Bursa’yı yönetenler ne zaman kürsüye çıkıp mikrofonu ellerine alsalar, turizm ve sanayi alanında büyüyen, gelişen, yarışan bir şehirden bahsediyorlar.
Gelin görün ki, nüfusu 3 milyonu aşan, ülke ekonomisine katma değer katan Bursa’nın hızlı tren hayali bir türlü gerçekleşmedi.
Temeli atılalı neredeyse 10 yıl oldu, 4 yıl içinde güvenli seyahat edileceği söylendi ama o gün ilkokula giden çocuklar şimdi üniversiteli oldular. Bursalılar hala tren gelecek diye avutuluyor!

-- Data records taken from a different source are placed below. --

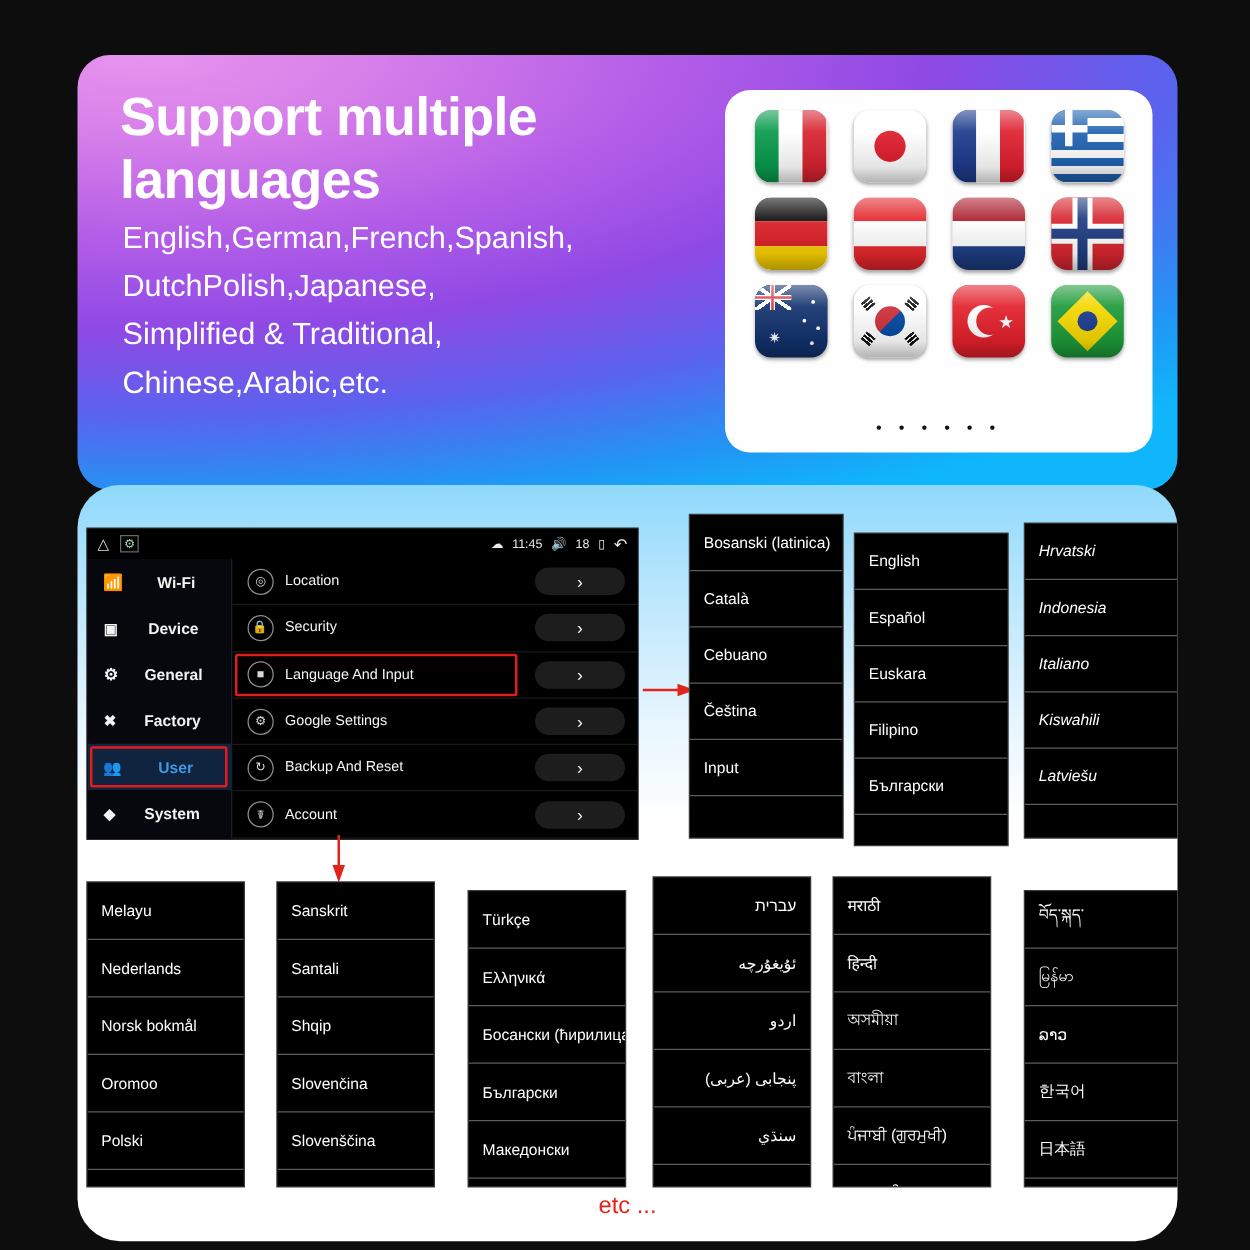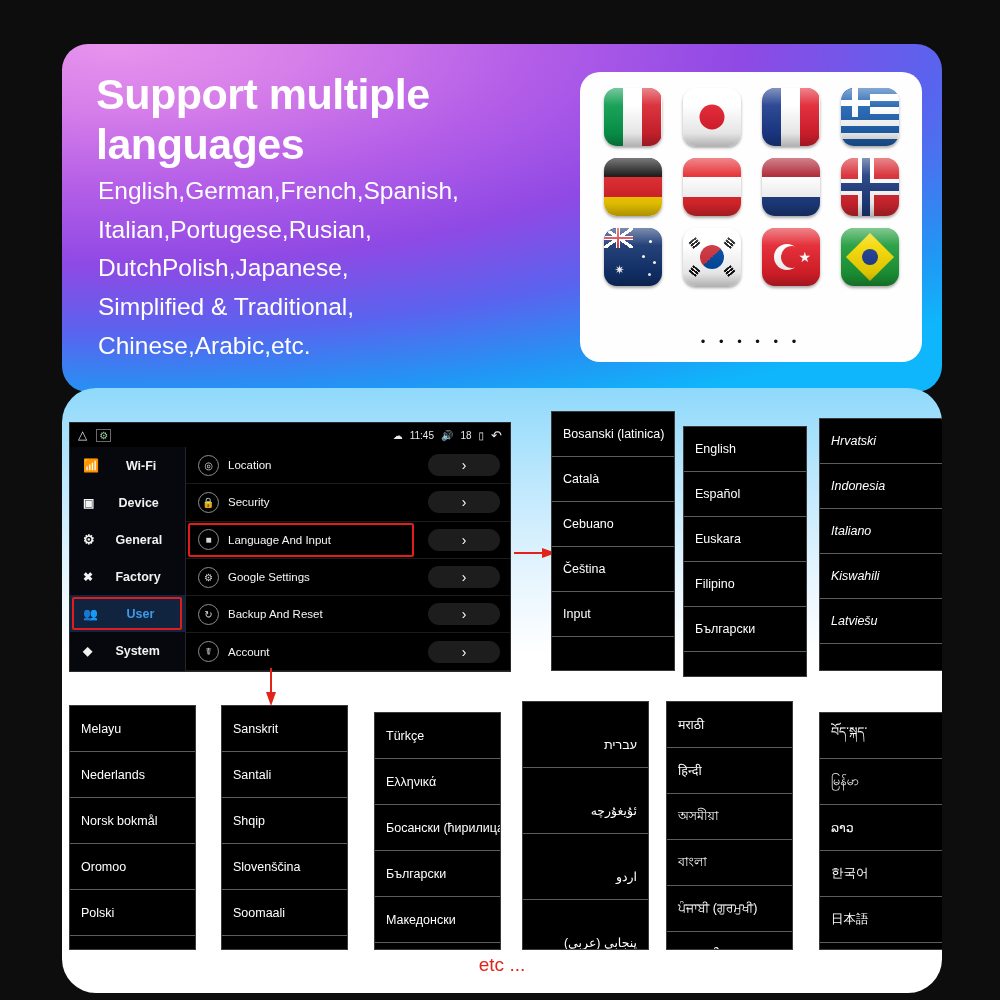"Italian,Portugese,Rusian," div { html: <div>Italian,Portugese,Rusian,</div> -> none }
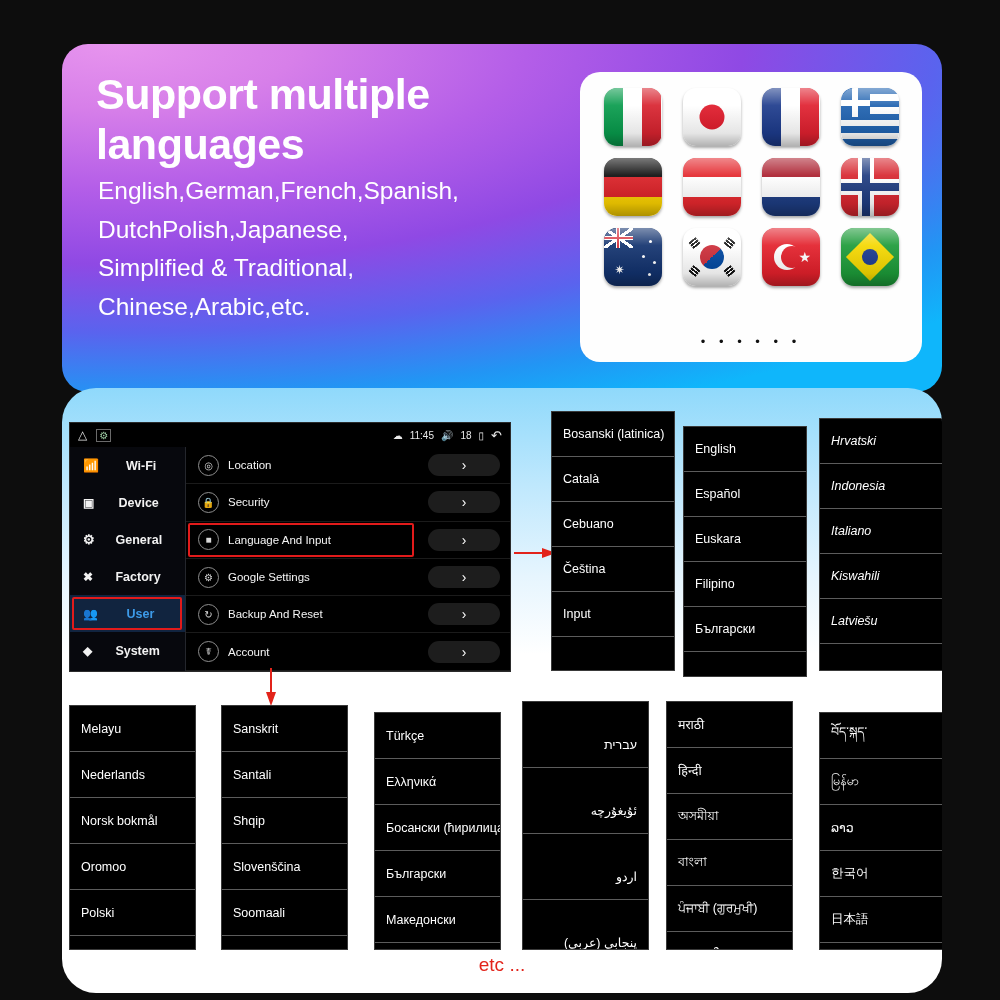"עברית" .lang-item.rtl { margin-top: 20px -> none }
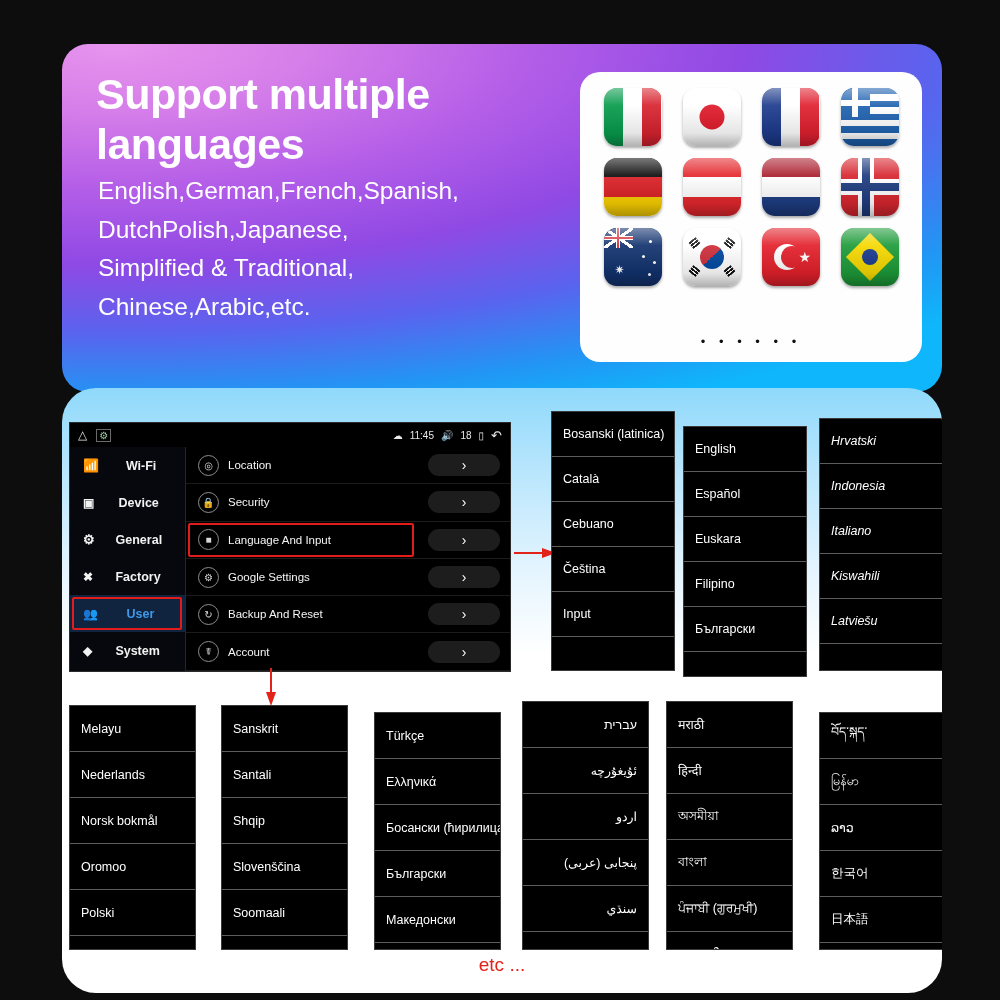"Slovenčina" div.lang-item { html: none -> <div>Slovenčina</div> }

Yanı sıra, bundan 4 sene önce Uludağ üvey evlat olmaktan kurtarılıp, yılın 12 ayı turizme kazandırılacaktı. Zirvede çalıştay gerçekleştirildi, Hakan Çavuşoğlu Başbakan Yardımcısı olarak kürsüye çıkmış, “Uludağ tek bir özelliği ile ele alınacak bir dağ değil. Doğal güzelliği, turizmi, tabiat sporları var. Ama Uludağ, kış turizmiyle anılır olmuş. Kendisini 4 ay ile sınırlandırmış” dedi. Ama bugüne kadar atılan tek bir adım yok.
Hızlı tren mevzuuna dönersek, Bursa’ya abi olarak gönderilen Bülent Arınç, Mehmet Müezzinoğlu bu kente çivi çakamadılar. Arınç, edebiyat öğretmenlerini kıskandırdı, Müezzinoğlu’nun ise varlığı ile yokluğu anlaşılamadı.
Bu kayıp yıllarıyla ilgili Faruk Çelik, haklı eleştiriler getiriyor. Bursa için masaya yumruk vurulmadığına dikkat çekiyor. Açık açık eleştiriler yapıyor. İddia ediyorum, Çelik Urfa’ya gönderilmeseydi, hızlı tren tartışmaları yapılmayacaktı.
Ne yazık ki,
Şimdilerde, sen ben kavgaları yapılıyor, bir birlerinin konuşmalarına tahammül edemeyen Hakan Çavuşoğlu, Efkan Ala’ya kürsüden laf yetiştiriyor. Kentin bir ucuna yapılan ve 1 milyara mal olan Şehir Hastanesi’ne hafif raylı sistemle gidilsin diye 2 milyarlık ihale yapılmasına itiraz etmiyorlar.
Tabi, Bursa’ya hizmet etmektensen nefsi davranmak daha kolay, nasıl olsa destur çeken yok, bu hızlı tren ne olacak beyler diyen yok!
Yazık oluyor Bursa’ya, kısır çekişmeler yüzünden yatırımlar bitirilemiyor, maalesef tren kaçıyor!